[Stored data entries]
%%

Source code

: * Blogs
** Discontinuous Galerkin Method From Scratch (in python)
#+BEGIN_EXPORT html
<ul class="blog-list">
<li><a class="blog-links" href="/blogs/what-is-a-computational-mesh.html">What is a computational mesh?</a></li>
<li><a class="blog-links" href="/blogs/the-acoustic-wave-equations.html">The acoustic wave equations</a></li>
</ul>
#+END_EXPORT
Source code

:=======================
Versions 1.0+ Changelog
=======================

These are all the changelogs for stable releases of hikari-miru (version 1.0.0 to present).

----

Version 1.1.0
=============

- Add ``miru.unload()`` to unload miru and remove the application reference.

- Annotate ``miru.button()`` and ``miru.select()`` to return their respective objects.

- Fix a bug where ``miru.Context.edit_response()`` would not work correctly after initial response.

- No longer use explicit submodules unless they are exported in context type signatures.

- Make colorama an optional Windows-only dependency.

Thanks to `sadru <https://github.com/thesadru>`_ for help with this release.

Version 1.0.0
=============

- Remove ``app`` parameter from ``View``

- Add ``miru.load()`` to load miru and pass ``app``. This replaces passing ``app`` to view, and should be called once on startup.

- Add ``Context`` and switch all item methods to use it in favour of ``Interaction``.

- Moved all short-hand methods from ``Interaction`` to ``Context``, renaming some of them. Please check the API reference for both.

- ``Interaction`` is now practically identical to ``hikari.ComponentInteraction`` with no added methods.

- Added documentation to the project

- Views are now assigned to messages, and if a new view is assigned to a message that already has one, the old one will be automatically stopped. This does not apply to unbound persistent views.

%%

▸ **Your assignment**
Write out every entry verbatim.

▸ **Exercise output**
Source code

: * Blogs
** Discontinuous Galerkin Method From Scratch (in python)
#+BEGIN_EXPORT html
<ul class="blog-list">
<li><a class="blog-links" href="/blogs/what-is-a-computational-mesh.html">What is a computational mesh?</a></li>
<li><a class="blog-links" href="/blogs/the-acoustic-wave-equations.html">The acoustic wave equations</a></li>
</ul>
#+END_EXPORT
Source code

:=======================
Versions 1.0+ Changelog
=======================

These are all the changelogs for stable releases of hikari-miru (version 1.0.0 to present).

----

Version 1.1.0
=============

- Add ``miru.unload()`` to unload miru and remove the application reference.

- Annotate ``miru.button()`` and ``miru.select()`` to return their respective objects.

- Fix a bug where ``miru.Context.edit_response()`` would not work correctly after initial response.

- No longer use explicit submodules unless they are exported in context type signatures.

- Make colorama an optional Windows-only dependency.

Thanks to `sadru <https://github.com/thesadru>`_ for help with this release.

Version 1.0.0
=============

- Remove ``app`` parameter from ``View``

- Add ``miru.load()`` to load miru and pass ``app``. This replaces passing ``app`` to view, and should be called once on startup.

- Add ``Context`` and switch all item methods to use it in favour of ``Interaction``.

- Moved all short-hand methods from ``Interaction`` to ``Context``, renaming some of them. Please check the API reference for both.

- ``Interaction`` is now practically identical to ``hikari.ComponentInteraction`` with no added methods.

- Added documentation to the project

- Views are now assigned to messages, and if a new view is assigned to a message that already has one, the old one will be automatically stopped. This does not apply to unbound persistent views.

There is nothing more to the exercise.